• COMPLETE THE FOLLOWING:
• a. In the forum thread about CPU coolers below, decide whether each statement agrees with the thread: (i) bunraku bought the Hyper 212 EVO; (ii) gcavan says the H55 will not mount to an AM3+ socket; (iii) Frost_Byte calls the Hyper 212 Evo an expensive option. Answer yes or no for each and quote the words of the thread that decide it.
• b. Carry on the forum thread about CPU coolers below from the point where it stops.

• PASSAGE FOR REVIEW:
==*==

# Will this cooler suit my chip type?



## bunraku (May 30, 2005)

Hi. Just got an AMD 8350 and am finding the stock cooler far too loud. 

I am using a Gigabyte 990 motherboard and am wondering if this cooler fits my chip? I'm not too sure if it's classed as AM3 or something else?

http://www.corsair.com/en/hydro-series-h55-quiet-cpu-cooler


Thanks


----------



## Frost_Byte (Oct 18, 2015)

Hi bunraku. Yes that cooler will work just fine. If you want a very good affordable Air Cooler that is nearly silent also consider the Coolermaster Hyper 212 Evo.

Cooler Master: Hyper 212 EVO


----------



## bunraku (May 30, 2005)

Thanks for the reply. Got the Evo. Considerably cheaper and good reviews.


----------



## Frost_Byte (Oct 18, 2015)

Good purchase! No chance of leakage and very quiet.


----------



## gcavan (Aug 13, 2009)

The H55 will mount to your AM3+ socket, however, the cooler is probably under strength for the 8350.

PS: No chance of leakage with the H55 either; unless of course you have a habit of fiddling with things you should not. By the way, if you mention leakage from the LC, you should also mention the chance of a heavy heat sink becoming dislodged and falling off, thus damaging whatever it strikes on the way down, plus leaving the CPU with no cooling whatsoever.

==*==

• DATA EXTRACT:
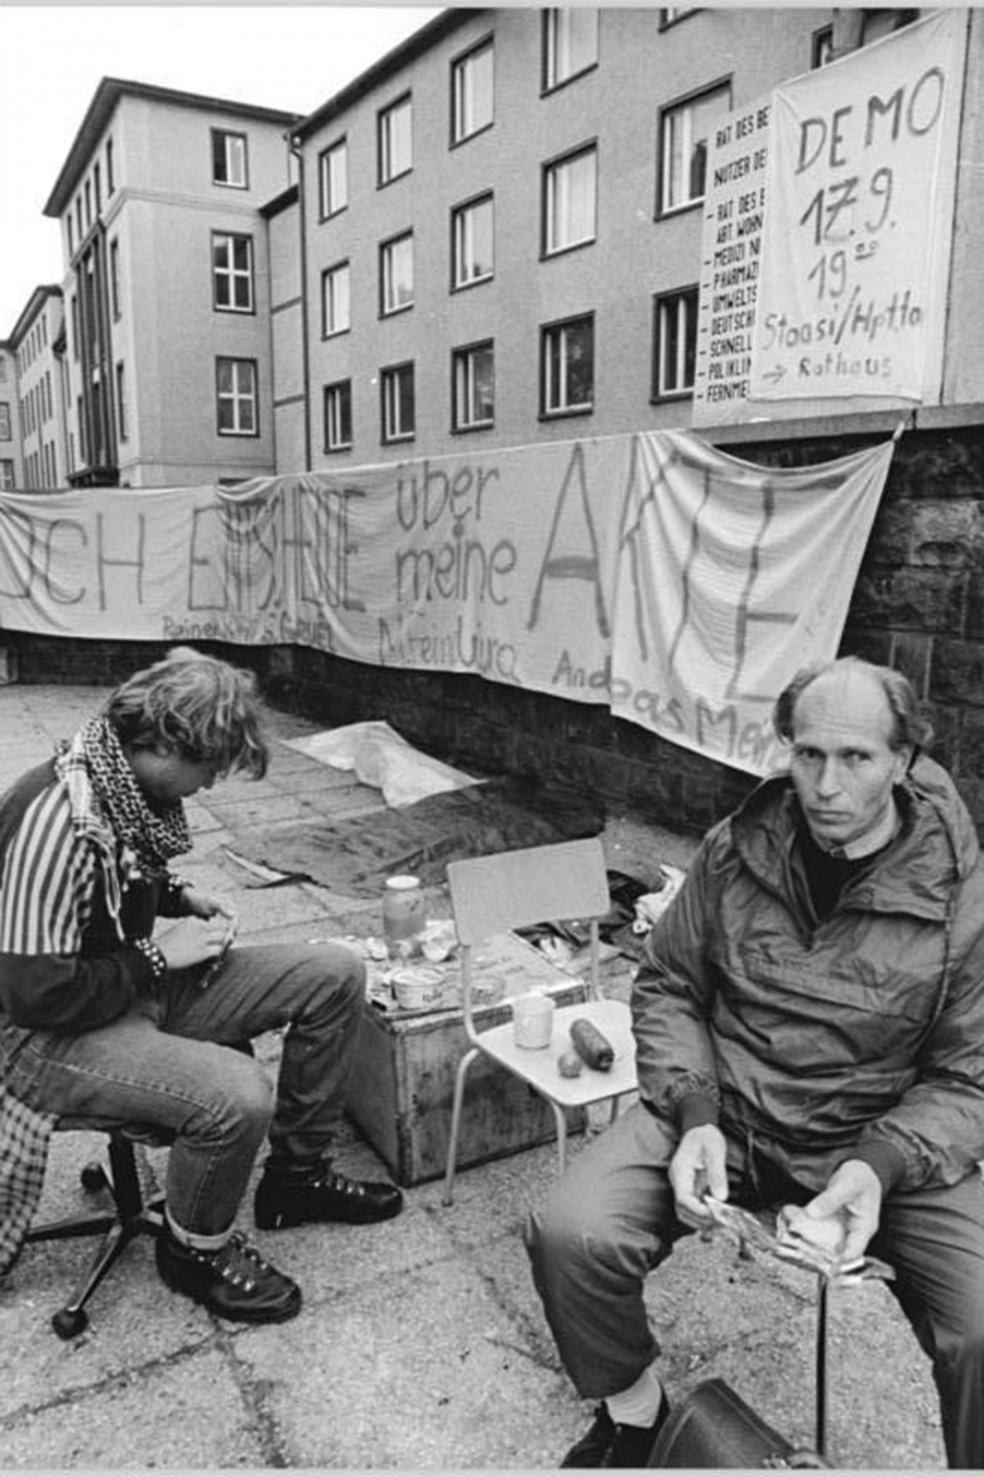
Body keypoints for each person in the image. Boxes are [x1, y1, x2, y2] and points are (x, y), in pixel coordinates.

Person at [525, 656, 984, 1469]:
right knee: (572, 1230)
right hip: (729, 1111)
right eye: (809, 754)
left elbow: (968, 1073)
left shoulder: (961, 895)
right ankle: (635, 1417)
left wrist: (880, 1163)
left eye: (856, 757)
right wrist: (695, 1110)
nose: (826, 785)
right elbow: (670, 982)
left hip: (877, 1135)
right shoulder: (735, 849)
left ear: (904, 760)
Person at [0, 646, 402, 1324]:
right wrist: (156, 959)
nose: (211, 783)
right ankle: (194, 1250)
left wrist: (177, 897)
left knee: (333, 973)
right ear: (163, 743)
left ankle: (295, 1179)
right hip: (43, 1039)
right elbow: (34, 994)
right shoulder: (54, 820)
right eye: (209, 765)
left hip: (121, 988)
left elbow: (117, 876)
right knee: (237, 1094)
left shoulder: (116, 781)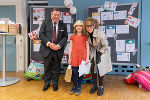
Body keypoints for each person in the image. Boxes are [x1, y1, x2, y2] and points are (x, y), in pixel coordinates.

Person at [39, 8, 68, 91]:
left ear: (60, 15)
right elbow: (41, 34)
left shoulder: (63, 25)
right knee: (47, 67)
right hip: (47, 49)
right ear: (51, 14)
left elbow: (65, 37)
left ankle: (55, 84)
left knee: (56, 68)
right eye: (54, 14)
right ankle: (47, 83)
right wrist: (49, 43)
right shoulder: (45, 22)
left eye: (58, 15)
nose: (56, 16)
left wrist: (58, 45)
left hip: (58, 50)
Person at [84, 17, 112, 96]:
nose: (89, 28)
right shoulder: (86, 34)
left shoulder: (100, 34)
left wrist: (99, 54)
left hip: (102, 50)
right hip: (93, 51)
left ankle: (101, 87)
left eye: (91, 26)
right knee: (92, 68)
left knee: (100, 68)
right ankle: (95, 85)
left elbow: (105, 45)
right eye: (87, 26)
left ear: (94, 26)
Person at [68, 20, 89, 96]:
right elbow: (70, 47)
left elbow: (87, 48)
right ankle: (74, 86)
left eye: (80, 26)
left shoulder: (85, 37)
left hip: (82, 57)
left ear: (82, 27)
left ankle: (79, 87)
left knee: (80, 73)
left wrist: (87, 58)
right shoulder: (72, 37)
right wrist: (69, 58)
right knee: (74, 73)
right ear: (75, 27)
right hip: (74, 57)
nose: (79, 27)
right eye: (77, 26)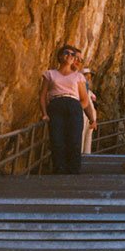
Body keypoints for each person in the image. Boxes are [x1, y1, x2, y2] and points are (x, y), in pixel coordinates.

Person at [40, 45, 97, 174]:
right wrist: (44, 113)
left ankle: (73, 171)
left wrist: (79, 111)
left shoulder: (78, 77)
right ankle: (59, 170)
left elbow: (84, 99)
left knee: (74, 140)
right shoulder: (50, 74)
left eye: (73, 55)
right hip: (56, 104)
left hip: (73, 104)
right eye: (67, 53)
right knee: (57, 139)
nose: (70, 56)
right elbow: (42, 95)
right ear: (60, 56)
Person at [80, 67, 97, 155]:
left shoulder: (89, 90)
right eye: (86, 75)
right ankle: (79, 156)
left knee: (88, 136)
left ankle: (87, 155)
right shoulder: (80, 87)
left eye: (90, 76)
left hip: (90, 115)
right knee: (81, 135)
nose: (88, 78)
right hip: (83, 114)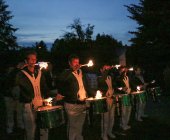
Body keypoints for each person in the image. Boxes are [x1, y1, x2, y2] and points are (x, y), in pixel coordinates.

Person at [16, 51, 50, 140]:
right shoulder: (21, 74)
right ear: (26, 61)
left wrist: (47, 98)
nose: (33, 61)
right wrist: (17, 69)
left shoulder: (39, 72)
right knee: (30, 129)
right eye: (31, 59)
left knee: (44, 126)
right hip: (28, 104)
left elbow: (44, 87)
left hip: (40, 103)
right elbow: (10, 83)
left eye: (35, 59)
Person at [59, 54, 92, 140]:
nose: (77, 64)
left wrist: (92, 94)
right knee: (72, 126)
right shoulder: (66, 73)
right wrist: (71, 70)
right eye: (74, 62)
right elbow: (61, 81)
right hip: (71, 104)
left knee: (79, 126)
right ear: (69, 63)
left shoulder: (81, 73)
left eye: (78, 62)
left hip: (82, 103)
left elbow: (86, 86)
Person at [3, 64, 24, 134]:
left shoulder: (19, 75)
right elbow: (5, 87)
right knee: (10, 112)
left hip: (18, 96)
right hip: (8, 97)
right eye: (10, 70)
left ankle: (20, 125)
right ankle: (10, 127)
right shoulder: (6, 78)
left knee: (19, 111)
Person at [98, 65, 116, 140]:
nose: (106, 69)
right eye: (104, 68)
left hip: (111, 99)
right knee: (105, 119)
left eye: (106, 68)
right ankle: (104, 134)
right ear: (101, 70)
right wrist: (106, 71)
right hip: (104, 100)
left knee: (111, 117)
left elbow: (114, 84)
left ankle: (109, 131)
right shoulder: (99, 78)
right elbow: (101, 83)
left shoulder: (110, 77)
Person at [114, 66, 132, 131]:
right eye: (123, 70)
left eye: (125, 70)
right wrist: (122, 88)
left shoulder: (128, 77)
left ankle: (126, 123)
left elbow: (131, 84)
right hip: (123, 96)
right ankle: (123, 124)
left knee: (128, 110)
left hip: (128, 95)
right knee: (124, 111)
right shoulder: (118, 78)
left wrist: (129, 89)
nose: (125, 71)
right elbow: (116, 87)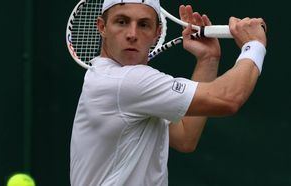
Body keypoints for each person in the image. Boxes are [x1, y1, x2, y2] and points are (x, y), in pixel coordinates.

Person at [70, 0, 267, 185]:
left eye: (143, 24)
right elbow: (228, 99)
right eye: (121, 22)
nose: (132, 33)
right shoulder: (126, 81)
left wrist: (208, 59)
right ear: (102, 27)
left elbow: (184, 137)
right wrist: (254, 46)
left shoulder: (116, 82)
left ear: (157, 32)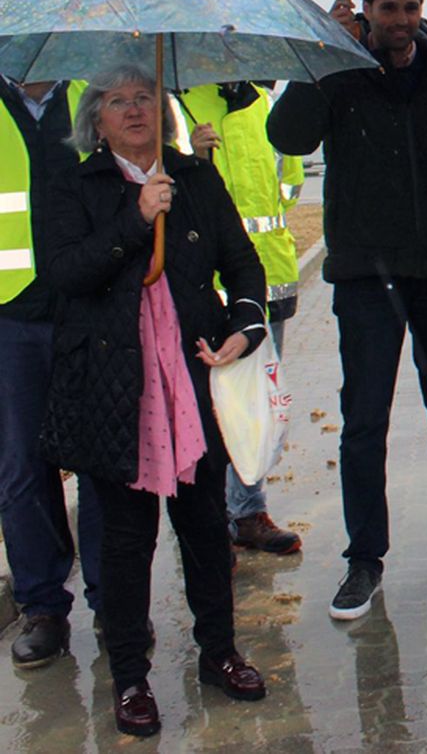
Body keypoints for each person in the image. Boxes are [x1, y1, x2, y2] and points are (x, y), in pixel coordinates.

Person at [268, 0, 427, 622]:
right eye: (387, 8)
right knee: (364, 421)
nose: (399, 19)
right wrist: (320, 56)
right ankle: (364, 559)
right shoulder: (338, 72)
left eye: (409, 7)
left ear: (420, 8)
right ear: (366, 9)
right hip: (367, 276)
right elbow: (287, 136)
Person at [38, 65, 270, 736]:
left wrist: (244, 330)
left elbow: (243, 263)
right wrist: (135, 218)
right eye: (117, 101)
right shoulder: (75, 184)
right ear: (97, 119)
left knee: (203, 528)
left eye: (144, 97)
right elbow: (65, 275)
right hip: (117, 388)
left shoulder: (192, 177)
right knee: (126, 539)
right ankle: (132, 676)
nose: (135, 109)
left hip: (192, 379)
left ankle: (219, 653)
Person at [0, 75, 101, 668]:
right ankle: (43, 607)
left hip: (90, 307)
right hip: (10, 315)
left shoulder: (96, 94)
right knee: (20, 468)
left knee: (103, 463)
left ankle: (114, 601)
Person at [179, 81, 303, 555]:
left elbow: (289, 187)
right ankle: (207, 526)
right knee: (208, 409)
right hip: (206, 284)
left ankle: (247, 512)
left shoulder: (266, 105)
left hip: (269, 274)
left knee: (253, 403)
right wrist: (195, 160)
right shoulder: (183, 107)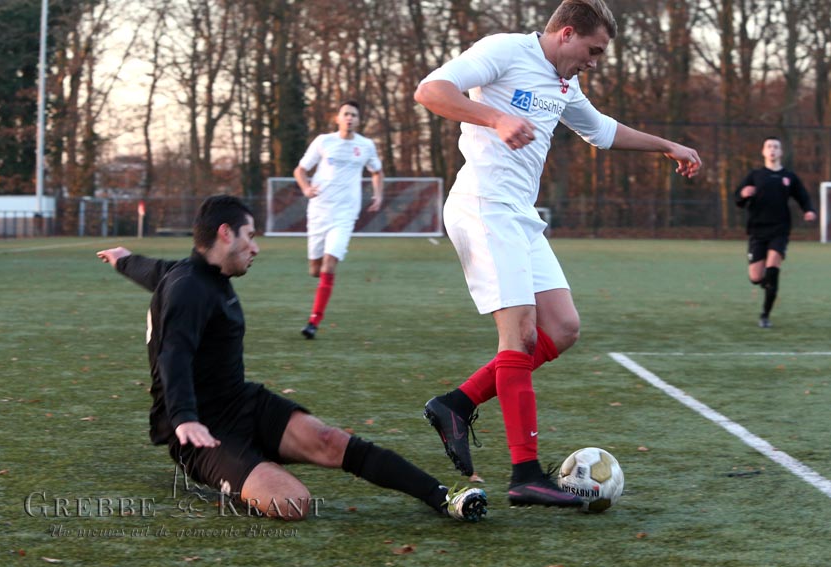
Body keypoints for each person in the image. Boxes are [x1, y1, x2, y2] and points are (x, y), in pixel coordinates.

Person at [413, 0, 702, 508]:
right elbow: (431, 90)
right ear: (566, 33)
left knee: (563, 328)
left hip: (519, 214)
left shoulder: (564, 84)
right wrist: (495, 117)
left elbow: (602, 131)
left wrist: (666, 146)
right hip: (483, 206)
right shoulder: (505, 50)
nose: (594, 61)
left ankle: (456, 404)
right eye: (593, 50)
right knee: (520, 334)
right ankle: (525, 474)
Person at [96, 195, 486, 522]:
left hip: (241, 402)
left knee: (330, 440)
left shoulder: (187, 274)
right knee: (292, 502)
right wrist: (184, 417)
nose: (255, 247)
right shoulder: (188, 289)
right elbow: (174, 353)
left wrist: (123, 259)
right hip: (200, 432)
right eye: (250, 236)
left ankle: (442, 497)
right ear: (225, 233)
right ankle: (247, 470)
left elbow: (153, 270)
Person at [293, 100, 384, 339]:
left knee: (329, 263)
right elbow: (300, 170)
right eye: (346, 114)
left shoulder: (365, 145)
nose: (349, 118)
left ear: (359, 120)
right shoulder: (324, 141)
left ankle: (313, 322)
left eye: (354, 114)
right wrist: (306, 188)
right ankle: (325, 276)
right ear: (338, 118)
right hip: (319, 211)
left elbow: (376, 171)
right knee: (315, 269)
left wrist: (378, 195)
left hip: (345, 213)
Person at [735, 136, 816, 328]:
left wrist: (809, 210)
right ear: (763, 152)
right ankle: (768, 284)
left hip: (780, 230)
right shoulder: (755, 175)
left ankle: (765, 315)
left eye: (776, 147)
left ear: (781, 152)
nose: (772, 149)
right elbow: (738, 199)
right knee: (756, 278)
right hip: (757, 230)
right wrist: (743, 194)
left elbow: (803, 197)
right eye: (769, 146)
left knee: (772, 268)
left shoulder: (789, 177)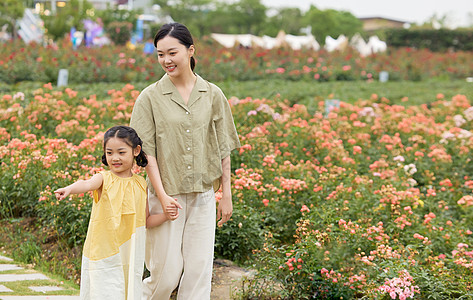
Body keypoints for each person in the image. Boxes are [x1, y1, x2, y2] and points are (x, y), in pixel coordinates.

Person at [130, 22, 241, 300]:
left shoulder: (213, 94)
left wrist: (226, 193)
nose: (166, 60)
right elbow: (147, 154)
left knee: (198, 275)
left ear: (190, 50)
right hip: (167, 196)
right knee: (165, 275)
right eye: (159, 54)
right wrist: (163, 195)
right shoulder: (150, 97)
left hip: (203, 196)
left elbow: (223, 146)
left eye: (172, 52)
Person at [54, 125, 172, 299]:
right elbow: (86, 184)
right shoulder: (103, 178)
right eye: (109, 153)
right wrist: (69, 189)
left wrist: (166, 216)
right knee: (106, 292)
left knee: (126, 291)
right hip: (104, 251)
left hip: (130, 252)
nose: (115, 158)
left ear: (136, 151)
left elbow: (145, 220)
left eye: (121, 152)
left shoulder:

==*==

• TASK-BY-TASK ANSWERS:
• a.
(i) Yes: "Got the Evo."
(ii) No: "The H55 will mount to your AM3+ socket"
(iii) No: "a very good affordable Air Cooler"

• b.
----------



## Frost_Byte (Oct 18, 2015)

The H55 isn't under strength. Even the _stock_ AMD HSF it under strength either it just runs at high RPM under load. Either one will do fine a hyper 212 evo or an H55 with an AMD FX 8350. A heavy heatsink becoming dislodged is something that would usually happen during shipping of an entire PC during shipping not during normal usage unless you have nearly totally screwed up with the installation method. In either case, installing water or air you need to follow instructions. If you do that you will be fine.


----------



## gcavan (Aug 13, 2009)

Actually, the two instances that I witnessed (the results anyway), were after the AMD retention brackets failed. On each,one of the dogs which the clamp fastens to broke off.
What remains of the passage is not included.